▶ **Dataset entries**:
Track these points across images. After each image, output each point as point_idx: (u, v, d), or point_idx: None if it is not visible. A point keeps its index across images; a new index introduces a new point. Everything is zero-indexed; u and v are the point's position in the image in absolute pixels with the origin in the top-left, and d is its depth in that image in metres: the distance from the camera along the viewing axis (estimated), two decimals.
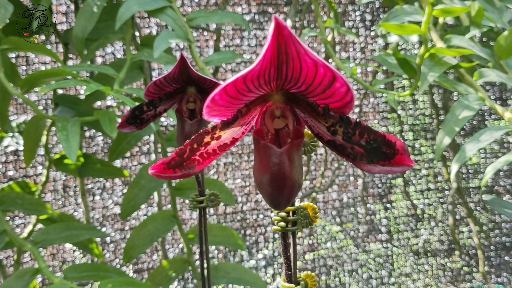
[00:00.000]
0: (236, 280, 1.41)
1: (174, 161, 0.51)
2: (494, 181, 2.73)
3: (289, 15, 1.82)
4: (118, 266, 2.09)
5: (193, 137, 0.51)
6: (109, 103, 1.96)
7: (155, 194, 1.71)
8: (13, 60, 1.83)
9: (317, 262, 2.56)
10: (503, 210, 1.16)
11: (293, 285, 0.57)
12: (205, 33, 2.18)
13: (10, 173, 1.87)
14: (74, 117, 1.31)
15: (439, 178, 2.70)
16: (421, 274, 2.71)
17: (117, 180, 2.09)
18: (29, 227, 1.47)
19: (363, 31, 2.42)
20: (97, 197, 2.04)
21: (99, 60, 1.98)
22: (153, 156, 1.85)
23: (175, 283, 2.20)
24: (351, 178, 2.59)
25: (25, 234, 1.45)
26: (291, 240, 0.57)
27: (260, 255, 2.44)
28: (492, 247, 2.77)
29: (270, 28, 0.40)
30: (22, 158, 1.79)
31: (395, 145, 0.47)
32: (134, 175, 1.74)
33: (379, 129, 2.57)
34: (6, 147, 1.80)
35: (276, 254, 2.46)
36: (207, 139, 0.51)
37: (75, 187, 1.99)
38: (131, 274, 2.13)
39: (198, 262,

▶ **TASK DETAILS**: Where pictures appear, drop them, and reproduce exactly only the lines running from the beginning of the data to the line that contains "12: (205, 33, 2.18)", inclusive.

▶ **WRITTEN RESPONSE**:
Track these points across images. After each image, output each point as point_idx: (u, v, d), or point_idx: None if it is not visible. A point keeps its index across images; a new index introduces a new point. Everything is zero-indexed; u and v are the point's position in the image in absolute pixels with the origin in the top-left, and d is its depth in that image in metres: the distance from the camera along the viewing axis (estimated), two decimals.
[00:00.000]
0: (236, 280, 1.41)
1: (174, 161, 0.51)
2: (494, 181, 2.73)
3: (289, 15, 1.82)
4: (118, 266, 2.09)
5: (193, 137, 0.51)
6: (109, 103, 1.96)
7: (155, 194, 1.71)
8: (13, 60, 1.83)
9: (317, 262, 2.56)
10: (503, 210, 1.16)
11: (293, 285, 0.57)
12: (205, 33, 2.18)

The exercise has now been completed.